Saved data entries
------

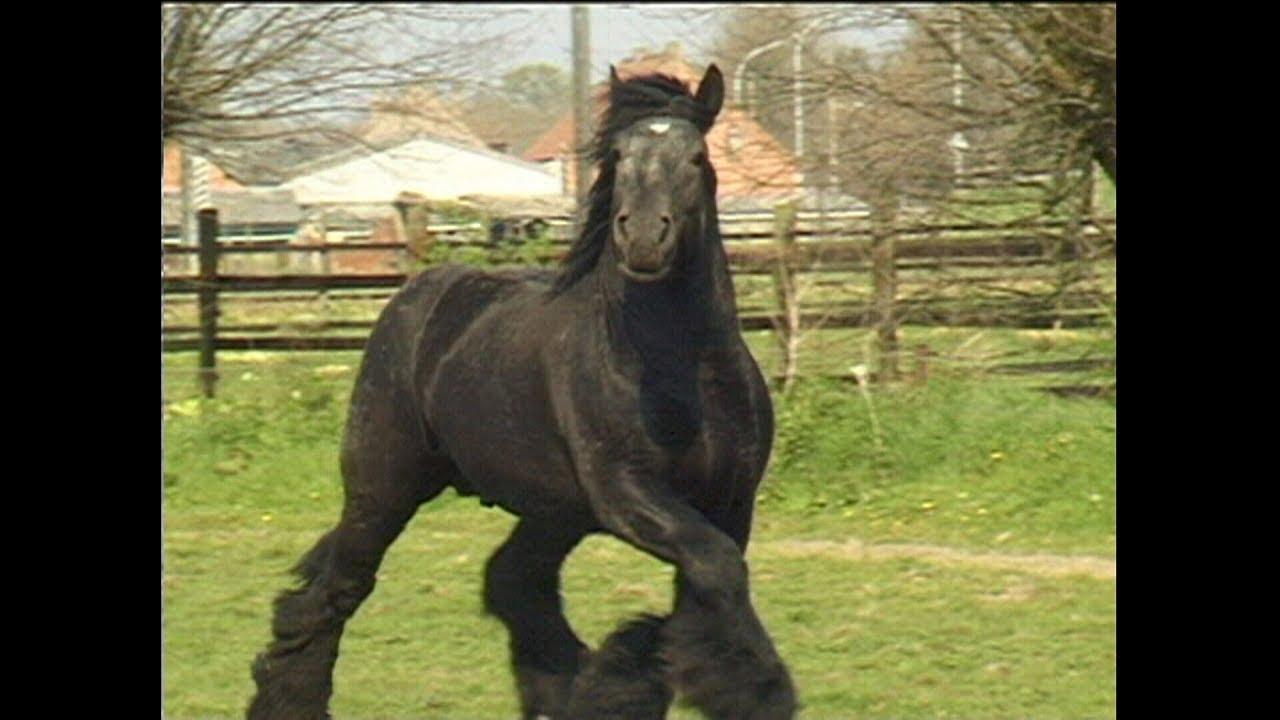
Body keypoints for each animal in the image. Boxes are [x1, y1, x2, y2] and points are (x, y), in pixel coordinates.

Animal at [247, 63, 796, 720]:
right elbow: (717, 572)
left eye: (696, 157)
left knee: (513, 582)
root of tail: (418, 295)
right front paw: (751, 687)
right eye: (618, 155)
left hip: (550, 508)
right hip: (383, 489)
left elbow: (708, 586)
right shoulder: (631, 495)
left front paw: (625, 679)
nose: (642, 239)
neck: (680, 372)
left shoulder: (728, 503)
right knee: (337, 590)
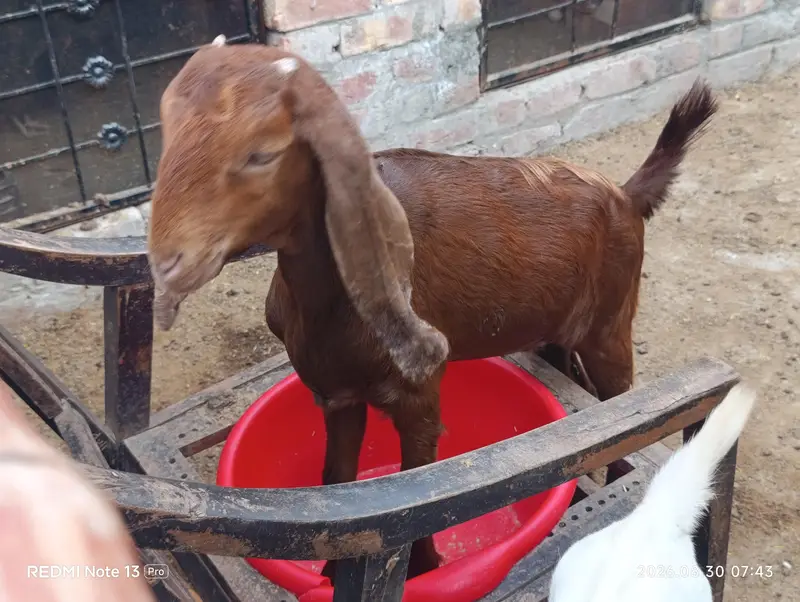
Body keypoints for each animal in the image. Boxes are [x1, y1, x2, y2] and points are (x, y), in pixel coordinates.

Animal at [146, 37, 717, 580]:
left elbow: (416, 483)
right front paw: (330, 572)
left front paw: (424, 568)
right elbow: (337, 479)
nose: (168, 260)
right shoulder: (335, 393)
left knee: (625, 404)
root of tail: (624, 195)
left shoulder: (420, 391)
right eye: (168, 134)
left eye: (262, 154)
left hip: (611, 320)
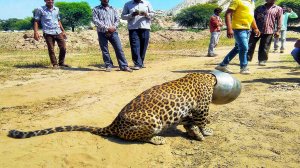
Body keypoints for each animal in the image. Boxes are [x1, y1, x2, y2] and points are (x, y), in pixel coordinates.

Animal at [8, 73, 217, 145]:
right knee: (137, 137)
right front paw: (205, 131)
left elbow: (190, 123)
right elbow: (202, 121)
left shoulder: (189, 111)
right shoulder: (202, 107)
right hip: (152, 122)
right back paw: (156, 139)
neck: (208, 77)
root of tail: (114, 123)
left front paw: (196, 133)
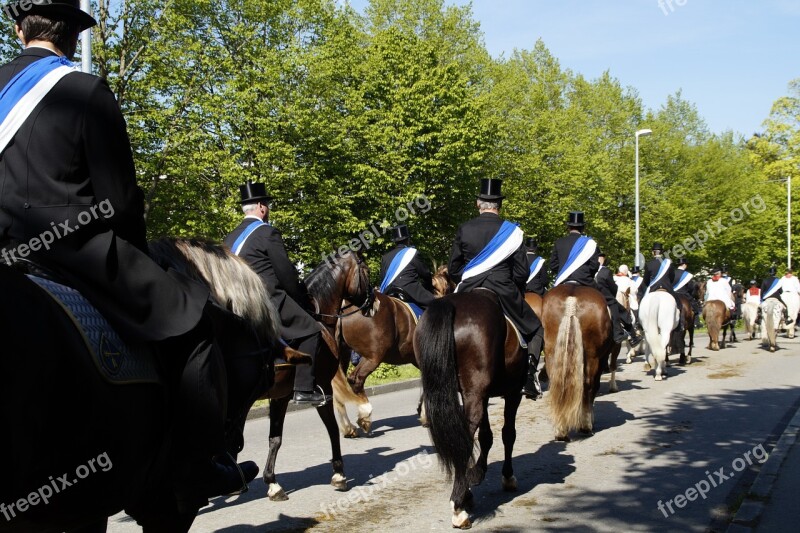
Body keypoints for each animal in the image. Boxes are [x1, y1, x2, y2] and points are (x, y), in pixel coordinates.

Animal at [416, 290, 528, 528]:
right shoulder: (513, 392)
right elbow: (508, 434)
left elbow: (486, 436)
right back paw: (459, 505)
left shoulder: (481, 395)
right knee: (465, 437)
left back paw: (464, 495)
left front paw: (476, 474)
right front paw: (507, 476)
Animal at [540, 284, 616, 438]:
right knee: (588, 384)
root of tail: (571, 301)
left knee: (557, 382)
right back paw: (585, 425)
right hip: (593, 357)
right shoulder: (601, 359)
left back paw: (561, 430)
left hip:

------

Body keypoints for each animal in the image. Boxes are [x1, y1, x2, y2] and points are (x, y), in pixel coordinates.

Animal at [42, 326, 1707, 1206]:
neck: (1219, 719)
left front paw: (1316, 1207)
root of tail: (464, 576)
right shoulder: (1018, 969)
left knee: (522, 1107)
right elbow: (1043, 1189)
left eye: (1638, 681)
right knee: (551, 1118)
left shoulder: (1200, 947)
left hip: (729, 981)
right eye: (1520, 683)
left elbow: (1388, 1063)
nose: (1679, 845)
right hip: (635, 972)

------

[WORK ORDER] Give again, exactly as written above, every line from the one holding "neck: (680, 372)" to the one holding "left front paw: (424, 568)", with both ends kept and the pictures left out.

[YOUR RESPONSE]
neck: (680, 372)
left shoulder: (728, 503)
right knee: (337, 590)
Body keypoints for each animal in the image. Boxes are [x1, y1, x2, y2] and points are (x, y), in pixel coordinates.

Animal at [146, 37, 717, 580]:
left elbow: (416, 483)
right front paw: (330, 572)
left front paw: (424, 568)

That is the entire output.